*Instruction*. The material below holds a span beginning at the line with "### Interesting Things About Q'barra" and ending at the line with "the wild east.". Quote that span exactly, both ends included, and only that span.

*Given information*.
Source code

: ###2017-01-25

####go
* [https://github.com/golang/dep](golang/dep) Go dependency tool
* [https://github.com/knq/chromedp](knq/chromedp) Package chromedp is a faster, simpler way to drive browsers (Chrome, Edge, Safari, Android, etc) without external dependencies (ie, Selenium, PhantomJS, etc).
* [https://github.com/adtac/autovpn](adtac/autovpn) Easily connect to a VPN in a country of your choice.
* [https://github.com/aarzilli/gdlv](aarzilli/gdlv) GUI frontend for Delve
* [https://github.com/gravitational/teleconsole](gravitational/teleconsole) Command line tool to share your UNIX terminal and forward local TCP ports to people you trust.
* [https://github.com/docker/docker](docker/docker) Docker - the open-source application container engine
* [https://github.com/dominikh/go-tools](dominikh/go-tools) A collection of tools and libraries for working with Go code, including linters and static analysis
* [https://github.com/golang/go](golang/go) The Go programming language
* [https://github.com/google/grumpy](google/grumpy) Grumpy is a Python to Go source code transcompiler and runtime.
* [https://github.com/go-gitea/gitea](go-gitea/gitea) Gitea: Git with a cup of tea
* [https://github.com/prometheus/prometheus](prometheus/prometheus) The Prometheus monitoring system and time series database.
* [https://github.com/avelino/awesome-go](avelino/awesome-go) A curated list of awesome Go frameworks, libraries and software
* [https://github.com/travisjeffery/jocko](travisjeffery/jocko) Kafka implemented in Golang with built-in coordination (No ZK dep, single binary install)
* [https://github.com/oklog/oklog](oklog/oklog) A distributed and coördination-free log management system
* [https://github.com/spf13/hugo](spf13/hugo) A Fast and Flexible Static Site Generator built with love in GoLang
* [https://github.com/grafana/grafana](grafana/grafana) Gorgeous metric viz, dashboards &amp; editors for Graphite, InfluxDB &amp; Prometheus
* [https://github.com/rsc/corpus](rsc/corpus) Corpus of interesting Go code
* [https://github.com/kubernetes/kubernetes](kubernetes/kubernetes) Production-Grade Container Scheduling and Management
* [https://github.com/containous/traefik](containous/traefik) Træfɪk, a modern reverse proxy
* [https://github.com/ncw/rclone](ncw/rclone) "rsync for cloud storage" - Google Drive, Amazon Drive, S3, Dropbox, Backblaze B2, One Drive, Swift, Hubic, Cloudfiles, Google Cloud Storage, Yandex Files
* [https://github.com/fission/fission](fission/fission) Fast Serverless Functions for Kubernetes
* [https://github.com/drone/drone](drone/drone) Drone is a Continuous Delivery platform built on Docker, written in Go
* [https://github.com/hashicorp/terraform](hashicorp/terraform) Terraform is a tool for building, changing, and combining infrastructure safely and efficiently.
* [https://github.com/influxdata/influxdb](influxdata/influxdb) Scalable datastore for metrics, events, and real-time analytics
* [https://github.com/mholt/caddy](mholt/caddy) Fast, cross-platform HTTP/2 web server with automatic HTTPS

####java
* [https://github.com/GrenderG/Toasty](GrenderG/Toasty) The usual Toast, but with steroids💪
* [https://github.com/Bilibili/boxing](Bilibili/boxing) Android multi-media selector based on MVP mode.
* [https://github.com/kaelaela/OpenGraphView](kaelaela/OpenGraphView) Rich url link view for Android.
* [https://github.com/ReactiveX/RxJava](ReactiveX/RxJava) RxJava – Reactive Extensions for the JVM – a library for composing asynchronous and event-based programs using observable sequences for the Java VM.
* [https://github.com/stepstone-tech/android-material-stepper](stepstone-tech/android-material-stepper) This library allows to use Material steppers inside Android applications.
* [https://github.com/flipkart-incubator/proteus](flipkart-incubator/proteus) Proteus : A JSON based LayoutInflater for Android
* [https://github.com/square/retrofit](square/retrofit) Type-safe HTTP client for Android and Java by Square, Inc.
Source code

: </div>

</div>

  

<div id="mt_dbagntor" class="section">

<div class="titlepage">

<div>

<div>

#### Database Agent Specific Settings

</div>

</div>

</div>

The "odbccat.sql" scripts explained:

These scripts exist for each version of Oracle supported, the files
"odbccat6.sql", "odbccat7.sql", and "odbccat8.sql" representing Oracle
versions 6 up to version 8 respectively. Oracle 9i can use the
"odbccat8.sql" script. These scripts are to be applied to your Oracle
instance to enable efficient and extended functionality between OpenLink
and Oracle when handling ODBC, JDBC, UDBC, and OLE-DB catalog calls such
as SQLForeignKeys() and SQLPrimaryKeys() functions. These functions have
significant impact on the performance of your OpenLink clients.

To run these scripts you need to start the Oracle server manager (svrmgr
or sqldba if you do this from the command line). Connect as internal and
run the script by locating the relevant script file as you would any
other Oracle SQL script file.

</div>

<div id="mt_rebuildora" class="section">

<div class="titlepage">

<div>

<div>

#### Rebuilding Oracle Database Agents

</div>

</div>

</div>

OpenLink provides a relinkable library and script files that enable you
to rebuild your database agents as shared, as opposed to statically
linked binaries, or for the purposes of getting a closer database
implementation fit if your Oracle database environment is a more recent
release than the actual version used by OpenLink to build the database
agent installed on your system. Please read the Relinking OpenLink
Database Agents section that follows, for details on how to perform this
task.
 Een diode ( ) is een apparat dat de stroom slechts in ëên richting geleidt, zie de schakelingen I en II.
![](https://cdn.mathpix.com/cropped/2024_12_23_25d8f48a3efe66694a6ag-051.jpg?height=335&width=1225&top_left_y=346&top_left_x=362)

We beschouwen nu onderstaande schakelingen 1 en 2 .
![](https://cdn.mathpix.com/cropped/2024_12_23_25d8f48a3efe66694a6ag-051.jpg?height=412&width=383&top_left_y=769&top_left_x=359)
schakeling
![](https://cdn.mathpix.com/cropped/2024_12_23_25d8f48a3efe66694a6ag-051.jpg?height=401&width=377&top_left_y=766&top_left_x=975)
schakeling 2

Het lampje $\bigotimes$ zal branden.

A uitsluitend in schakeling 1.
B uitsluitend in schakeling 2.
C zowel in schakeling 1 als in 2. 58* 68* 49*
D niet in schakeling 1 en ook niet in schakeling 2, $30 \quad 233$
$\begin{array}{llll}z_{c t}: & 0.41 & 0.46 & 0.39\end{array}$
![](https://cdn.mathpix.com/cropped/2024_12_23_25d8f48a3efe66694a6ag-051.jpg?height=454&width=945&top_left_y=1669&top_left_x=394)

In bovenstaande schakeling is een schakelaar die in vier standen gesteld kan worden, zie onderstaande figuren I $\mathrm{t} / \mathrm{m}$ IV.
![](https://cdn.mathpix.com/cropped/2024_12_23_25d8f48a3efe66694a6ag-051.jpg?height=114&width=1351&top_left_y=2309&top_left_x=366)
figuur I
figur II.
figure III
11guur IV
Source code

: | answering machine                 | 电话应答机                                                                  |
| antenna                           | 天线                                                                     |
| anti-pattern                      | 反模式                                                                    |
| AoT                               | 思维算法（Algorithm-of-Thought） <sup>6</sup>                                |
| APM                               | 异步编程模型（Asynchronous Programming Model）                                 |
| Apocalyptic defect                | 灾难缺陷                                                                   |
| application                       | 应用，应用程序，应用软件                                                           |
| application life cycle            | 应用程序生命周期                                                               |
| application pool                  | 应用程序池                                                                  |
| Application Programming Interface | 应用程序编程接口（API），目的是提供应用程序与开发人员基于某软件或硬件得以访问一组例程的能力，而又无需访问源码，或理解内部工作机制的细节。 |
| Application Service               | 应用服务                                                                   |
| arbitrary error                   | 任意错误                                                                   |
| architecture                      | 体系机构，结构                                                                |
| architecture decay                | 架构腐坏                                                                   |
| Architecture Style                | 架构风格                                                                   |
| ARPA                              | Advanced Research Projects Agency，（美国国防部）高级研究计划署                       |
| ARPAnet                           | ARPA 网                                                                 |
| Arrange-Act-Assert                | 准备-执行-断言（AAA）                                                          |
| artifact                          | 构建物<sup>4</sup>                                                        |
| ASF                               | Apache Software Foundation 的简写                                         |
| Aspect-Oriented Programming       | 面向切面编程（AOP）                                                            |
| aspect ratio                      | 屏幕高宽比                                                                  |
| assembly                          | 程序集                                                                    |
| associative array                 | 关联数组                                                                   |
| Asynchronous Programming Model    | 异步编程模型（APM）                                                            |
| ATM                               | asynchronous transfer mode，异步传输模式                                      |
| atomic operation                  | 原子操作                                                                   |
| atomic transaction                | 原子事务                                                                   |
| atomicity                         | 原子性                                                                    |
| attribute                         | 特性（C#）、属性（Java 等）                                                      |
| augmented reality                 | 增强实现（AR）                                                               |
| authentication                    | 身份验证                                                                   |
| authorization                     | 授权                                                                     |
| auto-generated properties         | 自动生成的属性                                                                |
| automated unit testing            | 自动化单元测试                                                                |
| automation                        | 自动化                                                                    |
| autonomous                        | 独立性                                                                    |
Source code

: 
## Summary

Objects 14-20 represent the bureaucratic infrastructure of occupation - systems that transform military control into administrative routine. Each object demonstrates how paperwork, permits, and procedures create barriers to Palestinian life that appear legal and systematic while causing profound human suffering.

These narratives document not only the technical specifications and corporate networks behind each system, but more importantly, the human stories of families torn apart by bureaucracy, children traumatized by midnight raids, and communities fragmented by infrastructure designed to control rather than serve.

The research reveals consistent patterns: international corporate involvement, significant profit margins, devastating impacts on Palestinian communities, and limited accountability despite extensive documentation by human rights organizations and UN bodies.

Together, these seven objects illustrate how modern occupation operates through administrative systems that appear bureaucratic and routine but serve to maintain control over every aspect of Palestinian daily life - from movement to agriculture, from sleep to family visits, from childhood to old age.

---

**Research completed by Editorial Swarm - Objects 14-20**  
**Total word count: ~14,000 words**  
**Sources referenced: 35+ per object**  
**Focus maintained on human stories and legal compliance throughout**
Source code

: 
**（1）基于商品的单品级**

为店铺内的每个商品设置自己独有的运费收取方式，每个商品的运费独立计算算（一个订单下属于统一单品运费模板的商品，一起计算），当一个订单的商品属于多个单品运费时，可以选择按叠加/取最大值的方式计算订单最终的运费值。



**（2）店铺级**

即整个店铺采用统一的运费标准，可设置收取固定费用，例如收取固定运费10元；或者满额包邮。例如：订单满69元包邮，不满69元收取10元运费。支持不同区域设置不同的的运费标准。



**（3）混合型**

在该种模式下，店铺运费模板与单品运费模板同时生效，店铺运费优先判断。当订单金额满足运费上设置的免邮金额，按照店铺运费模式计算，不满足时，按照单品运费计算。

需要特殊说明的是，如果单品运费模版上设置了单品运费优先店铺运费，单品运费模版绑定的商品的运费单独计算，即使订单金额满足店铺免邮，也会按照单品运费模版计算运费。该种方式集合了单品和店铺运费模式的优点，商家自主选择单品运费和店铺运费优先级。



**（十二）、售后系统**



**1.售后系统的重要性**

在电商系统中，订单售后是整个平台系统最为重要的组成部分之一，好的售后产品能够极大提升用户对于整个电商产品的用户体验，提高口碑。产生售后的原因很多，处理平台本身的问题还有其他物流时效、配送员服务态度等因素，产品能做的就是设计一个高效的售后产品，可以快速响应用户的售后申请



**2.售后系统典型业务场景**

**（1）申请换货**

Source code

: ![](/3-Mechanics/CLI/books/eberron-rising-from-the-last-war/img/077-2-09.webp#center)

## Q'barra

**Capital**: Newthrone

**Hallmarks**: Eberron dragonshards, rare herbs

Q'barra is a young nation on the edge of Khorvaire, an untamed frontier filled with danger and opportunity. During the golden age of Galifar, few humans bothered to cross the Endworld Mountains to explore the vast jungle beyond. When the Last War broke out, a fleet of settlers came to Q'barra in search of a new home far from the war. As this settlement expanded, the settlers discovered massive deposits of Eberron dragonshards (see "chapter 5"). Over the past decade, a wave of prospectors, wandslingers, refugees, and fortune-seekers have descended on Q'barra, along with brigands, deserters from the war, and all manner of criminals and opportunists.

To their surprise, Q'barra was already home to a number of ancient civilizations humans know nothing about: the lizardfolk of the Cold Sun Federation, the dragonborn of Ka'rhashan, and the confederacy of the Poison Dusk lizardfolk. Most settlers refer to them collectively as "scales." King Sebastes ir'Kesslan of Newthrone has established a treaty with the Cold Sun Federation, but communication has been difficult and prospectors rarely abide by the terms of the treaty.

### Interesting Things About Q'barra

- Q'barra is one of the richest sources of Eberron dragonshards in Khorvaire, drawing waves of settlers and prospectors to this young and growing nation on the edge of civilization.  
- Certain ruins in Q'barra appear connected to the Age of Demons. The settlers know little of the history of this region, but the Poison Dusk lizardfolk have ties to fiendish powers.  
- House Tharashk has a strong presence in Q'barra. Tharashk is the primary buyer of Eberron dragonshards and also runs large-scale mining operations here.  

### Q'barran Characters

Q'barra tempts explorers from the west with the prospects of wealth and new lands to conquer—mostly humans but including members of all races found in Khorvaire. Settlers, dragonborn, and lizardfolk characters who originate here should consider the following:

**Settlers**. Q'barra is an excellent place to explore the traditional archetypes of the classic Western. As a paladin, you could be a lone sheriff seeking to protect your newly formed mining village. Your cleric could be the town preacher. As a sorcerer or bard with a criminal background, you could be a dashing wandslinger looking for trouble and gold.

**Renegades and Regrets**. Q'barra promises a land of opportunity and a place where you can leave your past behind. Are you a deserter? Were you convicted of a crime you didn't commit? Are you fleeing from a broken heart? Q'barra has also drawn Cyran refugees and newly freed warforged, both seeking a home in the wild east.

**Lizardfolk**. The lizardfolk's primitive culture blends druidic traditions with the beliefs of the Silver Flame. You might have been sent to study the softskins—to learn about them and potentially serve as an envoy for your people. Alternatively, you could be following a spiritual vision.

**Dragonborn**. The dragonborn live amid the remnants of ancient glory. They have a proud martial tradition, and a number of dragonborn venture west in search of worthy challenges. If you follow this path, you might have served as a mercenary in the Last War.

*Response below*.
### Interesting Things About Q'barra

- Q'barra is one of the richest sources of Eberron dragonshards in Khorvaire, drawing waves of settlers and prospectors to this young and growing nation on the edge of civilization.  
- Certain ruins in Q'barra appear connected to the Age of Demons. The settlers know little of the history of this region, but the Poison Dusk lizardfolk have ties to fiendish powers.  
- House Tharashk has a strong presence in Q'barra. Tharashk is the primary buyer of Eberron dragonshards and also runs large-scale mining operations here.  

### Q'barran Characters

Q'barra tempts explorers from the west with the prospects of wealth and new lands to conquer—mostly humans but including members of all races found in Khorvaire. Settlers, dragonborn, and lizardfolk characters who originate here should consider the following:

**Settlers**. Q'barra is an excellent place to explore the traditional archetypes of the classic Western. As a paladin, you could be a lone sheriff seeking to protect your newly formed mining village. Your cleric could be the town preacher. As a sorcerer or bard with a criminal background, you could be a dashing wandslinger looking for trouble and gold.

**Renegades and Regrets**. Q'barra promises a land of opportunity and a place where you can leave your past behind. Are you a deserter? Were you convicted of a crime you didn't commit? Are you fleeing from a broken heart? Q'barra has also drawn Cyran refugees and newly freed warforged, both seeking a home in the wild east.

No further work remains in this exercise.